Cathy Hutch is ‘Free Wheelin’

Cathy Hutch

We’re sitting in a field of green, the wind gently shaking the grass beneath our hands and feet on this warm summer day. A humble guitar strums gentle, folky chords that fill up the air around us. The chords seem to compliment the breeze, easily drifting through the atmosphere and carrying all of our cares and worries away with them. There’s a dash of 12 bar blues in their sway, and just like our closest friends in life, it isn’t going away for nothing – and I mean nothing. Instead, it’s getting stronger, breaking way to a spicy lead guitar that smokes up the field like a wild bonfire on the beach. A melodic poem, almost a sonnet, is sung by the lead singer, a woman after Joni Mitchell’s own heart.

 

No, this isn’t a scene out of a postmodern watercolor painting. This is just a taste of “Good Friends Like You,” from the new album Free Wheelin’by Cathy Hutch. The splendorous landscape that it dwells in. I wasn’t familiar with her work before I listened to Free Wheelin’, but not only was I taken aback by the level of talent I heard in Hutch and her accompanying band, I was surprised that she had escaped my attention in the years that I’ve been following and covering singer/songwriters.

 

Much like her heroes Melissa Etheridge and Tanya Tucker, Cathy Hutch isn’t limited by country music’s acoustic, simplistic song structures. Like a fierce wind that propels a tornado, she unleashes an aggressive release of emotion that is only matched by the mammoth size of her bold, electrified blues riffing. To call her a country singer wouldn’t be very fair, and to call her a traditional rock n’ roller would seem a little unfitting as well.

 

Her sound is deeply steeped in country’s homespun lyrics that are more akin to storytelling than poetic rhyming, but her style is unarguably of the punk rock aesthetic.
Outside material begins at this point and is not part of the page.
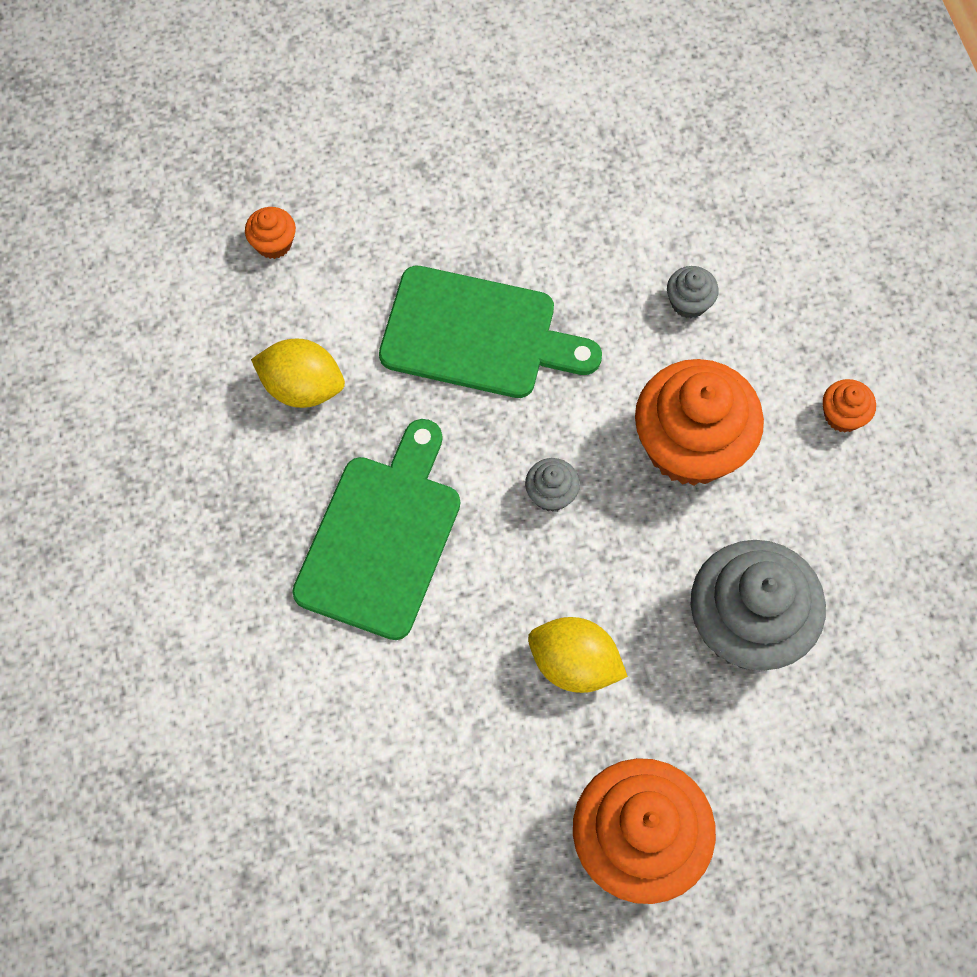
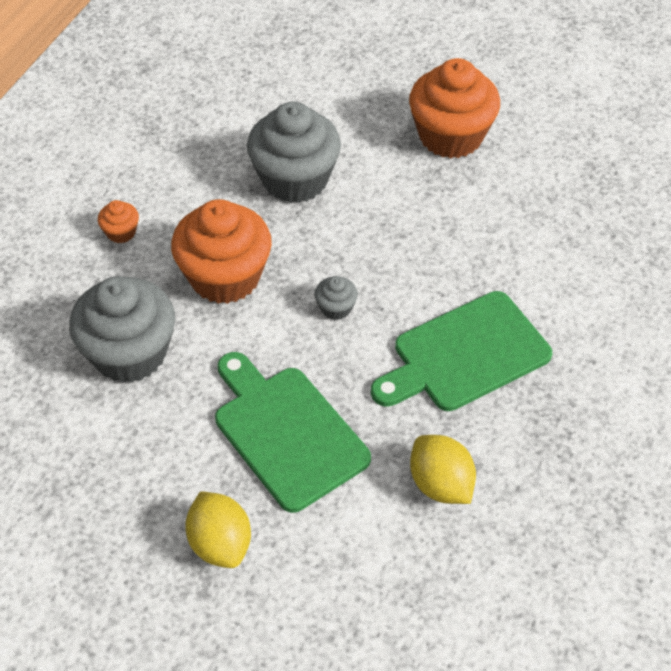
camera: 140 degrees left, 15 degrees down
(273, 243) = (373, 613): orange cupcake -> none
(574, 664) = (409, 221): yellow lemon -> yellow lemon (220, 543)
(689, 302) = (130, 353): grey cupcake -> grey cupcake, size x2.33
She’s a rebel, a free spirit, a freewheeling troubadour that can express as much love as she can regret. There’s a self-awareness that demonstrates incredible humility in her music, especially in songs like “Attitude of Gratitude” and “To Say Goodbye.” In “To Say Goodbye,” I almost felt like the guitar was grieving the loss of a lover as much as Hutch was through her lyrics. She’s gripping and enthralling in her prose, and to the point where I could easily see her writing a bestselling book of poetry if she felt inspired to do so.

 

Cathy Hutch gives us so many flavors and accents to appreciate on Free Wheelin’ that it leaves listeners eager to hear more from the critically acclaimed singer/songwriter, and personally I can’t wait to see how she chooses to follow up this album. There are so many different directions she could choose to go, whether it’s expanding on the band-oriented format we’re hearing now, or perhaps pursuing a more vocal-driven solo sound that centers more on her dynamic range and writing capabilities. Will she tour in support of big names in the country community, or will she take the indie route of playing smaller, more intimate gigs as she has in the past? Whatever she decides, her following is bound to keep growing as she continues to refine her craft.